In HTML, there are also numeric character references, such as & for &. You can refer to any Unicode character, but the number is decimal, whereas in the Unicode tables the number is usually in hexadecimal. XML also allows hexadecimal references: & for example.
XML has a number of advantages over many other formats. For any particular scenario, you might be able to come up with a better format, but then you would have to include costs of converting and processing your format, and of training, and of the XML-specific editing and searching tool that are now very widely available.
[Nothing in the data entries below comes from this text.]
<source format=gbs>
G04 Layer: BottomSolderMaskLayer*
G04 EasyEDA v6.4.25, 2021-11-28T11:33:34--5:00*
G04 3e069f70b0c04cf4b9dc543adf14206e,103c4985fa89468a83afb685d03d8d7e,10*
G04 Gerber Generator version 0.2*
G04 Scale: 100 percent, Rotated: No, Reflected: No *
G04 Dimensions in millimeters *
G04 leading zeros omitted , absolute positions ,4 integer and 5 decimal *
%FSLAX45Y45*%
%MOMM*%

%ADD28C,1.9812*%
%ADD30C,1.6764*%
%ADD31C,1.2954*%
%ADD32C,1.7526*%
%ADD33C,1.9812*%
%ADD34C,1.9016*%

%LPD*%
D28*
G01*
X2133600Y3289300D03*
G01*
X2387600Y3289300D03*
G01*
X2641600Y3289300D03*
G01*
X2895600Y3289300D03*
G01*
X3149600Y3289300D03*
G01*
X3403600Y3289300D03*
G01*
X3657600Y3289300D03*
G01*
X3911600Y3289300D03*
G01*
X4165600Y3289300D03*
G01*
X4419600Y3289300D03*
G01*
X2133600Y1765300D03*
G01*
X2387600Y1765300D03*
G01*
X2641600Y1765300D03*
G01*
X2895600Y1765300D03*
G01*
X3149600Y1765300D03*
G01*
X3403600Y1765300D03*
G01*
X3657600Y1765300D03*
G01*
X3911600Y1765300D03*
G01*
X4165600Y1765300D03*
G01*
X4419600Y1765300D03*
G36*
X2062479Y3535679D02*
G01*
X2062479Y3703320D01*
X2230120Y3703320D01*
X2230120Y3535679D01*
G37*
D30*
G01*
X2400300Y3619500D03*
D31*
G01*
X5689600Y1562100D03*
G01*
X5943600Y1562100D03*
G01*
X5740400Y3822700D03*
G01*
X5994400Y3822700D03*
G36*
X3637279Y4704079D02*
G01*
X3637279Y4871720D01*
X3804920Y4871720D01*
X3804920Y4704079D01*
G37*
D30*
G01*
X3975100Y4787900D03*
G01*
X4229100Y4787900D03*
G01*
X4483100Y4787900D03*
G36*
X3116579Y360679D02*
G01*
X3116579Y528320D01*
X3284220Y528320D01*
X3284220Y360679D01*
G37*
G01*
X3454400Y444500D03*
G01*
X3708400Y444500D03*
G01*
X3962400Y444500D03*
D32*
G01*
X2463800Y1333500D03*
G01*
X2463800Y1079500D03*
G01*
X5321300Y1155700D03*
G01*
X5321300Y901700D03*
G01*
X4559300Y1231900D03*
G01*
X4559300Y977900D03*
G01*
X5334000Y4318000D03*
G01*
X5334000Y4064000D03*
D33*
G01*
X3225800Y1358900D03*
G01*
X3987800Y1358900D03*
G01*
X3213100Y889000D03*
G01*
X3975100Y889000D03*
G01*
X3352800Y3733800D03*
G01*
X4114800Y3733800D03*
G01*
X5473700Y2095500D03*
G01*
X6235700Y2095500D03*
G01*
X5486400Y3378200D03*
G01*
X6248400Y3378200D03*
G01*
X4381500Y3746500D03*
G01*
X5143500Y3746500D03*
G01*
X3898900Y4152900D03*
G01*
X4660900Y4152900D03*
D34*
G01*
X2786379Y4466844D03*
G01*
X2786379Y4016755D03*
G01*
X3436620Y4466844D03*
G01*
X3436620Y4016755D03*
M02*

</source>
Some of the advantages of XML include:
Redundancy; XML markup is very verbose. For example, every end tag must be supplied, such as </description> in the example. This lets the computer catch common errors such as incorrect nesting.
Self-describing; The readability of XML (it is a text-based format) and the presence of element and attribute names in XML means that people looking at an XML document can often get a head start on understanding the format.
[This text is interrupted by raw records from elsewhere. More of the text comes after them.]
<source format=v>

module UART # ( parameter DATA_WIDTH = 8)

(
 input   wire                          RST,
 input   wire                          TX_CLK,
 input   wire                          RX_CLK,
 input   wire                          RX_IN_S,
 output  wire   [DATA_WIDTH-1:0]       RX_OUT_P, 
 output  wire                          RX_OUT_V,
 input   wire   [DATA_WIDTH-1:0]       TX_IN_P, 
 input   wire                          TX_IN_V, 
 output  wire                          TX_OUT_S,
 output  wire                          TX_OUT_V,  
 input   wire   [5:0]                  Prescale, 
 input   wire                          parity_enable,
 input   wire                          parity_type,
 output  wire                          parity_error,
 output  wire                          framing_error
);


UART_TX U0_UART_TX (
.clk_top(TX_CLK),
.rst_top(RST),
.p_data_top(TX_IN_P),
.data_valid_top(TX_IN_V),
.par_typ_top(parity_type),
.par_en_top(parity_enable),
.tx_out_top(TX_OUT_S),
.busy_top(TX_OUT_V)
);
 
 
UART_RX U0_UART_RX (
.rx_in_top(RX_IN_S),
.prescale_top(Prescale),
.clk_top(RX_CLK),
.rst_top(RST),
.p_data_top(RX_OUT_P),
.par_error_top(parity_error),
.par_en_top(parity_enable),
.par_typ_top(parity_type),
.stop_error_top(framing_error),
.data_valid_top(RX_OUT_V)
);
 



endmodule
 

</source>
Network effect and the XML Promise; Any XML document can be read and processed by any XML tool whatsoever. Of course, some XML tools might want specific XML markup, but the XML format itself can be read by any XML parser: you can't say, this XML document is only to be processed by such-and-such a tool. This means that every new XML document increases the calue of every other XML document, and of every XML tool, and every new XML tool increases the value of every XML document and hence of every other tool. Today, XML is the most widely-used format of its kind any
where in the world.
Examples:
XML is very widely used today. It is the basis of a great many standards such as the Universal Business Language (UBL); of Universal Plug and Play (UPnP) used for home electronics; word processing formats such as ODF and OOXML; graphics formats such as SVG; it is used for communication with XMLRPC and Web Services, it is supported directly by computer programming languages and databases, from giant servers all the way down to mobile telephones.
If you double-click an icon on your computer desktop (the icon may well have been drawn with SVG), chances are that an XML message is sent from one component of the desktop to another. If you take your car to be repaired, the engine's computer sends XML to the mechanic's diagnostic systems. It is the age of XML: it is everywhere.
CSS
What is CSS?
CSS is the language for describing the presentation of Web pages, including colors, layout, and fonts. It allows one to adapt the presentation to different types of devices, such as large screens, small screens, or printers. CSS is independent of HTML and can be used with any XML-based markup language. The separation of HTML from CSS makes it easier to maintain sites, share style sheets across pages, and tailor pages to different environments. This is referred to as the
separation of structure (or: content) from presentation.
Examples:
The following very simple example of a portion of an HTML document illusrates how to create a link within
a paragraph. When rendered on the screen (or by a speech synthesiser), the link text will be "final report"; when somebody activates the link, the browser will retrieve the resource identified by "http://www.example.com/report":
<p class="moreinfo">For more information see the
<a href="http://www.example.com/report">final report</a>.</p>
The class attribute on the paragraph's start tag ("p>") can be used, among other thing, to add style. For instance, to italicise the text of all paragraphs with a class of "moreinfo," one could write, in CSS:
p.moreinfo { font-style: italic }
By placing that rule in a seperate file, the style may be shared by any number of HTML documents.
XHTML
What is XHTML? XHTML is a variant of HTML that uses the syntax of XML, the Extensible Markup Language. XHTML has all the same elements (for paragraphs, etc.) as the HTML variant, but the syntax is slightly different. Because XHTML is an XML application, you can use other XML tools with it (such as XSLT, a language for transforming XML content).